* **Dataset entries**
>>>>>
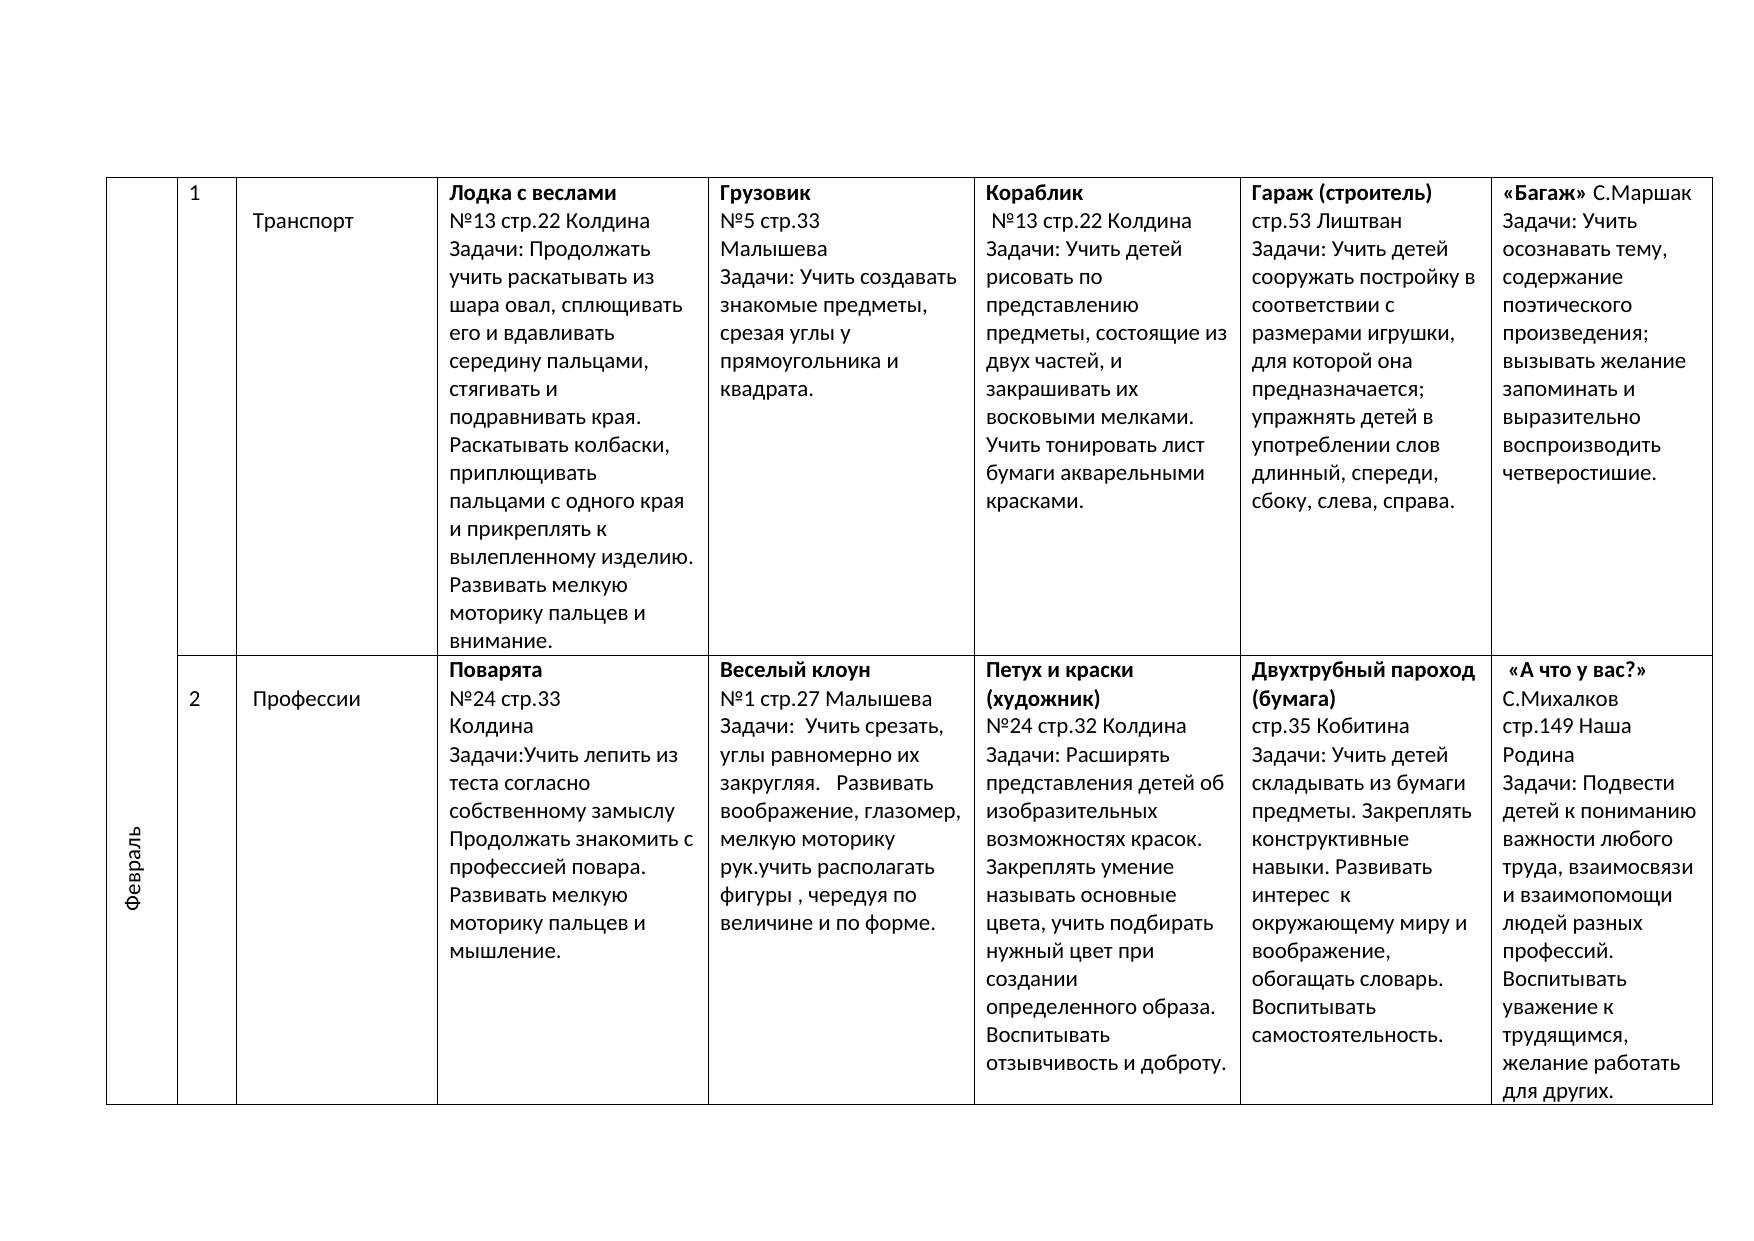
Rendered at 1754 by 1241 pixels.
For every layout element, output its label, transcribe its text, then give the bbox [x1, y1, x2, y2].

table_cell Петух и краски (художник) №24 стр.32 Колдина Задачи: Расширять представления детей об изобразительных возможностях красок. Закреплять умение называть основные цвета, учить подбирать нужный цвет при создании определенного образа. Воспитывать отзывчивость и доброту. [975, 656, 1240, 1104]
table_cell Поварята №24 стр.33 Колдина Задачи:Учить лепить из теста согласно собственному замыслу Продолжать знакомить с профессией повара. Развивать мелкую моторику пальцев и мышление. [438, 656, 708, 1104]
table_cell Веселый клоун №1 стр.27 Малышева Задачи: Учить срезать, углы равномерно их закругляя. Развивать воображение, глазомер, мелкую моторику рук.учить располагать фигуры , чередуя по величине и по форме. [709, 656, 974, 1104]
table_cell «А что у вас?» С.Михалков стр.149 Наша Родина Задачи: Подвести детей к пониманию важности любого труда, взаимосвязи и взаимопомощи людей разных профессий. Воспитывать уважение к трудящимся, желание работать для других. [1492, 656, 1712, 1104]
table_cell Профессии [237, 656, 437, 1104]
table_cell Двухтрубный пароход (бумага) стр.35 Кобитина Задачи: Учить детей складывать из бумаги предметы. Закреплять конструктивные навыки. Развивать интерес к окружающему миру и воображение, обогащать словарь. Воспитывать самостоятельность. [1241, 656, 1491, 1104]
table_cell Лодка с веслами №13 стр.22 Колдина Задачи: Продолжать учить раскатывать из шара овал, сплющивать его и вдавливать середину пальцами, стягивать и подравнивать края. Раскатывать колбаски, приплющивать пальцами с одного края и прикреплять к вылепленному изделию. Развивать мелкую моторику пальцев и внимание. [438, 178, 708, 654]
table_cell Гараж (строитель) стр.53 Лиштван Задачи: Учить детей сооружать постройку в соответствии с размерами игрушки, для которой она предназначается; упражнять детей в употреблении слов длинный, спереди, сбоку, слева, справа. [1241, 178, 1491, 654]
table_cell 2 [178, 656, 236, 1104]
table_cell Грузовик №5 стр.33 Малышева Задачи: Учить создавать знакомые предметы, срезая углы у прямоугольника и квадрата. [709, 178, 974, 654]
table_cell Кораблик №13 стр.22 Колдина Задачи: Учить детей рисовать по представлению предметы, состоящие из двух частей, и закрашивать их восковыми мелками. Учить тонировать лист бумаги акварельными красками. [975, 178, 1240, 654]
table_cell «Багаж» С.Маршак Задачи: Учить осознавать тему, содержание поэтического произведения; вызывать желание запоминать и выразительно воспроизводить четверостишие. [1492, 178, 1712, 654]
table_cell 1 [178, 178, 236, 654]
table_cell Февраль [107, 178, 177, 1104]
table_cell Транспорт [237, 178, 437, 654]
<<<<<
* **What to work on**
Search the records for the word "пальцев" and copy out every line that holds it.

* **Response below**
table_cell Поварята №24 стр.33 Колдина Задачи:Учить лепить из теста согласно собственному замыслу Продолжать знакомить с профессией повара. Развивать мелкую моторику пальцев и мышление. [438, 656, 708, 1104]
table_cell Лодка с веслами №13 стр.22 Колдина Задачи: Продолжать учить раскатывать из шара овал, сплющивать его и вдавливать середину пальцами, стягивать и подравнивать края. Раскатывать колбаски, приплющивать пальцами с одного края и прикреплять к вылепленному изделию. Развивать мелкую моторику пальцев и внимание. [438, 178, 708, 654]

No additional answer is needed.